▶ **What you have to do**
Pick up the news story about Britain approving the Oxford-AstraZeneca vaccine after its last sentence and keep it going.

UK first to approve AstraZeneca vaccine by Oxford University
UK on Wednesday became the first country in the world to approve AstraZeneca and a low-cost COVID-19 vaccine developed by Oxford University, raising hopes it will help tackle rising cases and ease pressure on creaking health services.
The Independent Medicines and Healthcare products and Regulatory Agency (MHRA) said the vaccine “met its strict standards of safety, quality and effectiveness”, and a roll-out was set for January 4.
Prime Minister Boris Johnson’s government, which has already ordered 100 million doses of the vaccine, said it had accepted a recommendation from MHRA to grant emergency authorization.
The approval is a vindication for a shot seen as essential for mass immunizations in the developing world as well as in Britain but does not eliminate questions about trial data that make it unlikely to be approved so rapidly in the European Union or the United States.
“The NHS (National Health Service) will be able to deliver these shots into people’s arms at the speed at which it can be manufactured,” Health Secretary Matt Hancock told Sky News.
“I am also now, with this approval this morning, highly confident that we can get enough vulnerable people vaccinated by the spring that we can now see our route out of this pandemic.”

▶ **Records shown**
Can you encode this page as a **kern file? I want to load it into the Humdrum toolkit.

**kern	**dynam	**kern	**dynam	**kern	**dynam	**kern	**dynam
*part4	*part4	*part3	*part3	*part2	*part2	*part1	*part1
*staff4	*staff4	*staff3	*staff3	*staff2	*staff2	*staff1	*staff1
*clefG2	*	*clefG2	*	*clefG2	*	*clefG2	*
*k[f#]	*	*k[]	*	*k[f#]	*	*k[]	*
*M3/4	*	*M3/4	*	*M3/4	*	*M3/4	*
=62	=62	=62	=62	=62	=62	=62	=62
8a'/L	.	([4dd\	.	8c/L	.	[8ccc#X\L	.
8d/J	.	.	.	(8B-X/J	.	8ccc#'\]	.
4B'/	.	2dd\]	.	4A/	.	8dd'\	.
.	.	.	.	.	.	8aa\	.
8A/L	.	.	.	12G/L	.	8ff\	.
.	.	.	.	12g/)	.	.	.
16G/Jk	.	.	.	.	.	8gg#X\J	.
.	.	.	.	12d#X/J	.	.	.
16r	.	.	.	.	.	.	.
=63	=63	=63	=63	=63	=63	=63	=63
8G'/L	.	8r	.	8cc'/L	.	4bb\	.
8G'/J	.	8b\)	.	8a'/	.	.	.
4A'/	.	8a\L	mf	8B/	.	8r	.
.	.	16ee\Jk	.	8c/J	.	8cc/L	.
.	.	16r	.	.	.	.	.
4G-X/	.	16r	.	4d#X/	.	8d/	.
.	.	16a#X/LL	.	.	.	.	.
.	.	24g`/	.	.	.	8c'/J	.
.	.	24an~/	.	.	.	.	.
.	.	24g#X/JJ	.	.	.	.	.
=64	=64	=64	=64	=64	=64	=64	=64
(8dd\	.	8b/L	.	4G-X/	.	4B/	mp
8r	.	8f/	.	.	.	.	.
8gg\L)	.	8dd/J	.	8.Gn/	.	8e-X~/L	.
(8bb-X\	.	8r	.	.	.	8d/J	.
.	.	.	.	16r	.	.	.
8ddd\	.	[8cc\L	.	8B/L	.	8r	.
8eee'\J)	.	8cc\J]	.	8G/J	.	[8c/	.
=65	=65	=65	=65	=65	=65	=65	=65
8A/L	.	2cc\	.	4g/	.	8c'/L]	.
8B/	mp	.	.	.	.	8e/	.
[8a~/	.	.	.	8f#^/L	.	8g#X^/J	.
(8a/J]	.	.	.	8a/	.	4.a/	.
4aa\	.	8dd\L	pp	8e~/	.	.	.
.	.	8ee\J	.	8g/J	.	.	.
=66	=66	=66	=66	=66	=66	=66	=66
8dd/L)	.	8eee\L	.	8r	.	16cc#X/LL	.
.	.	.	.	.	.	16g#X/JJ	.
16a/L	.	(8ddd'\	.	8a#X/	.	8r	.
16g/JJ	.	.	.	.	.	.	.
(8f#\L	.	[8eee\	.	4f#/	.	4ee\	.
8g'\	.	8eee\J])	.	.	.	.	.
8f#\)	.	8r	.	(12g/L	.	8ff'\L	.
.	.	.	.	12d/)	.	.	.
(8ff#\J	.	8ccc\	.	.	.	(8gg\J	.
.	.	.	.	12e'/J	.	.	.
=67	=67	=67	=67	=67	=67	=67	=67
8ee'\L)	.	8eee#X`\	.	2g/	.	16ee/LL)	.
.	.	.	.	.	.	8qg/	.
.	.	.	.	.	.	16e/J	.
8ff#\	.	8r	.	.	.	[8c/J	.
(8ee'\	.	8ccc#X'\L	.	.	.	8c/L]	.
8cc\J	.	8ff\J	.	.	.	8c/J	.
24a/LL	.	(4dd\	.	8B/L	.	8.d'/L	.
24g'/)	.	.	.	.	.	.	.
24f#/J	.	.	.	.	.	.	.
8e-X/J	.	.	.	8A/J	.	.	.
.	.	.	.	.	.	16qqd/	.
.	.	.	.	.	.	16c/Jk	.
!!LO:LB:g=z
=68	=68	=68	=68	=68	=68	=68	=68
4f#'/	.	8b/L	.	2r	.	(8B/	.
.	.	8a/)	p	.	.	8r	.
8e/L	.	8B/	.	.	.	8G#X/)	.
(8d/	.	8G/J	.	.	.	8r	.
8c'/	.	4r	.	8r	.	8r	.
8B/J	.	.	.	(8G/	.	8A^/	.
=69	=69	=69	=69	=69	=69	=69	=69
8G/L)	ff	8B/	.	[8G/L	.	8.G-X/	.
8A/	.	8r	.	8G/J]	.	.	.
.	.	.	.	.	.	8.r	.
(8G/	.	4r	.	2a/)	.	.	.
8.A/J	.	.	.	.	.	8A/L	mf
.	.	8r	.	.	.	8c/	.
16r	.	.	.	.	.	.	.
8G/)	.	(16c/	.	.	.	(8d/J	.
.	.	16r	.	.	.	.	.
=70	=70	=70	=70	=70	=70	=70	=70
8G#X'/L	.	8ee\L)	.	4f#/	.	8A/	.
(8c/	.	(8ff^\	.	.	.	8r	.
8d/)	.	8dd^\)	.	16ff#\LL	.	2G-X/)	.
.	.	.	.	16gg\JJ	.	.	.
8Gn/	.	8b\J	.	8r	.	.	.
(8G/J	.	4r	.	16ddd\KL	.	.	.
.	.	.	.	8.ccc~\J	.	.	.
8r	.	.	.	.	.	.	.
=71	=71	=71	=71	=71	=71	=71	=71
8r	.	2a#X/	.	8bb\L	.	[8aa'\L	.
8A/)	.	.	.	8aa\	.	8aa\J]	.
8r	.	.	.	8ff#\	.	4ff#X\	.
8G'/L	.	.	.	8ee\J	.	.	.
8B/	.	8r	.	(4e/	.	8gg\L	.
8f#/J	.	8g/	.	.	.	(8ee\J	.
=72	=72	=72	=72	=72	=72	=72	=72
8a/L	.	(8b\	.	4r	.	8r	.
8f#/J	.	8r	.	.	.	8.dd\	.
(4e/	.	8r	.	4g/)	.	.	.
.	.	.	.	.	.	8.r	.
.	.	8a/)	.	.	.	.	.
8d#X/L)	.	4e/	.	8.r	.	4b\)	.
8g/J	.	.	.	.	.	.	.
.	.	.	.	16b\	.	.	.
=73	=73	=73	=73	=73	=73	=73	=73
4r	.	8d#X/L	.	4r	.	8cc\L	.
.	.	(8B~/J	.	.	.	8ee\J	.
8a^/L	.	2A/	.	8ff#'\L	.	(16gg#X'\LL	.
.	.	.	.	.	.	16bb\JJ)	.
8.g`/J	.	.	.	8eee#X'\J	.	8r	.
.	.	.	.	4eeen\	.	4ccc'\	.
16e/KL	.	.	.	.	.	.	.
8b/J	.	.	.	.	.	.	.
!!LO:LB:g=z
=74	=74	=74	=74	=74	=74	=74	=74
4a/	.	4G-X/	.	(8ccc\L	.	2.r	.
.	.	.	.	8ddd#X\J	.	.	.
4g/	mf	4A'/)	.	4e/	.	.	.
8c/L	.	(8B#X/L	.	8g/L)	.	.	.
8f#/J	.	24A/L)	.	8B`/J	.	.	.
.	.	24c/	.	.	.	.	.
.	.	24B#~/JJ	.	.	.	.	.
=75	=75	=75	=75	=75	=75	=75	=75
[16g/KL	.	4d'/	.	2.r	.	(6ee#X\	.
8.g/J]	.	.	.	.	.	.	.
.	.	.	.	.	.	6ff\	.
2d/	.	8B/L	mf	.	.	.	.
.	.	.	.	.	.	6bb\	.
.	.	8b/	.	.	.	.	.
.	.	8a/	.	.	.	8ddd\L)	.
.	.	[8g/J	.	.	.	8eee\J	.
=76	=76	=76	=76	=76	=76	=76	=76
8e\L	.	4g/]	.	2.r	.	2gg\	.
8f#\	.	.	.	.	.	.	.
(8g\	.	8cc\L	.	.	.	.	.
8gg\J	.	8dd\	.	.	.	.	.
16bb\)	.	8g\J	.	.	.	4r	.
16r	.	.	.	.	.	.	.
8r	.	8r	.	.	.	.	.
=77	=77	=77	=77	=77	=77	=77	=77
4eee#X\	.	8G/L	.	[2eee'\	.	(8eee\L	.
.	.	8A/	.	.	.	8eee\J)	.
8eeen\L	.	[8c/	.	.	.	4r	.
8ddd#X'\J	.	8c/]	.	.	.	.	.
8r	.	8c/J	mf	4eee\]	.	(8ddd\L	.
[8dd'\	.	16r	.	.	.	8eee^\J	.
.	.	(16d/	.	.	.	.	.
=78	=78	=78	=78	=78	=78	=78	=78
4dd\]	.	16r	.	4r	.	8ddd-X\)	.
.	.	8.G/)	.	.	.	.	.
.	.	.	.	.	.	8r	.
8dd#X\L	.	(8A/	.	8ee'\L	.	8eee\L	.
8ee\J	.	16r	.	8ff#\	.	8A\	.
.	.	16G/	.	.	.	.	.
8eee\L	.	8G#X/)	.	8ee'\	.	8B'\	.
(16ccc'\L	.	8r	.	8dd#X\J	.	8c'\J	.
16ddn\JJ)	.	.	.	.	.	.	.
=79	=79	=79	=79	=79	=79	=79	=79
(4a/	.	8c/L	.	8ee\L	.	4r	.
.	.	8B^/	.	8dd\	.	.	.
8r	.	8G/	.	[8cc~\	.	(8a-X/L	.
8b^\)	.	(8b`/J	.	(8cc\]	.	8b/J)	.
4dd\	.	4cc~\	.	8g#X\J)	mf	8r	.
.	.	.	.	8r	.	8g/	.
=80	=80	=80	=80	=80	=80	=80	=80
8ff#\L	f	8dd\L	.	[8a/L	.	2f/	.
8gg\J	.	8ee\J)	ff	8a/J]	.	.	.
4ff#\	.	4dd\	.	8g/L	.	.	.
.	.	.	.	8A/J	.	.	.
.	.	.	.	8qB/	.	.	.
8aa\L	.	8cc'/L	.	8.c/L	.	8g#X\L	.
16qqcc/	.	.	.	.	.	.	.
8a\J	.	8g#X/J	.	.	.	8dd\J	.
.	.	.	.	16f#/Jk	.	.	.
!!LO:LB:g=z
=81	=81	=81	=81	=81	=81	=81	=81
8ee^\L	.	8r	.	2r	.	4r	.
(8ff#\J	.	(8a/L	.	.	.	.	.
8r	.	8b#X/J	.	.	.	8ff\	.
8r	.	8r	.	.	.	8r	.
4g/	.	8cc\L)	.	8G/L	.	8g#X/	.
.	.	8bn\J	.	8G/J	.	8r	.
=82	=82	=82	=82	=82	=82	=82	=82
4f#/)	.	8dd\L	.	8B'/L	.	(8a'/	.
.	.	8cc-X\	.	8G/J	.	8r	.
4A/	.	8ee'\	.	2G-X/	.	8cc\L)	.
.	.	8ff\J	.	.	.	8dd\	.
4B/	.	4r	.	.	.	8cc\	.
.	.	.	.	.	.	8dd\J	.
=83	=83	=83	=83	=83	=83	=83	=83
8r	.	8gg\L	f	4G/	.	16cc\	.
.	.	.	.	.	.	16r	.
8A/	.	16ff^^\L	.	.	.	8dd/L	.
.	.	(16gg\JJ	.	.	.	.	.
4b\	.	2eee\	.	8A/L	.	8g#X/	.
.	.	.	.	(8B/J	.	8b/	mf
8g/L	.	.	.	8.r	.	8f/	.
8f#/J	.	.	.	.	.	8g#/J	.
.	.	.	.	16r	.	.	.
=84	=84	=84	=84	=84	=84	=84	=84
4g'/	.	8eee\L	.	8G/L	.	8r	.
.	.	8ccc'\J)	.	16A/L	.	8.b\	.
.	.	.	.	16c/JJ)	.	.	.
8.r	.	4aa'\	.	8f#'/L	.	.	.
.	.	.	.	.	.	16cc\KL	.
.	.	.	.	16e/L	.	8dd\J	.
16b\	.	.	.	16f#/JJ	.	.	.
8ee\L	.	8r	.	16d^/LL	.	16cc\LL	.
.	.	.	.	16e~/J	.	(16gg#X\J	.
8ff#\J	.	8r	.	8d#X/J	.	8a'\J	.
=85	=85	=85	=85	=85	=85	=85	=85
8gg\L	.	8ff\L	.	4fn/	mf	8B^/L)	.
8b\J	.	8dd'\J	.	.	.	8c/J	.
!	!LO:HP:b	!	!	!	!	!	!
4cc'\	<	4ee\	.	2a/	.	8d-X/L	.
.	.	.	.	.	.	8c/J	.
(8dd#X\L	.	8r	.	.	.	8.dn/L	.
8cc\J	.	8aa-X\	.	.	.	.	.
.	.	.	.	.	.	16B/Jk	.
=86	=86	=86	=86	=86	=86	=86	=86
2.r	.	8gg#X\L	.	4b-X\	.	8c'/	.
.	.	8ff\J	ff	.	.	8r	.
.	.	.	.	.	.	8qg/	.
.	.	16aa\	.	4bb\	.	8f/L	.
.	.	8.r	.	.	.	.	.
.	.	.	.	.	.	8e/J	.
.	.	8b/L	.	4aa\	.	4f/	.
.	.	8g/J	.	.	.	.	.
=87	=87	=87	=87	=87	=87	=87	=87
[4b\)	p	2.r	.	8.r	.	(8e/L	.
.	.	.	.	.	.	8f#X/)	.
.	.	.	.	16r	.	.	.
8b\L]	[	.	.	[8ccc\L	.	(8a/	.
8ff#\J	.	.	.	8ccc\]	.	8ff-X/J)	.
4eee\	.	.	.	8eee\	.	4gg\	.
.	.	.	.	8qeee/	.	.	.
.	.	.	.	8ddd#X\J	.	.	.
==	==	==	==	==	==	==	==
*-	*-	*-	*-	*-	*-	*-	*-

▶ **Written answer**
Prime Minister Johnson, who spent several days in intensive care with COVID earlier this year, called it “truly fantastic news” and “a triumph for British science”.
According to Hancock, hundreds of thousands of doses would be available to administer next week in Britain, which is already rolling out a vaccine developed by Pfizer of the United States and BioNTech of Germany.
Britain has already approved the Pfizer/BioNTech vaccine for general use, and some 800,000 people have received the first dose in the country’s biggest-ever vaccination drive.
But as daily COVID-19 infection rates hit record highs, the government is pinning its hopes on the Oxford/AstraZeneca jab, which is cheaper to produce, and easier to store and transport.
Unlike the Pfizer-BioNTech vaccine, it does not require ultra-low freezing temperatures and can use normal refrigerated supply chains, making it a more attractive proposition globally.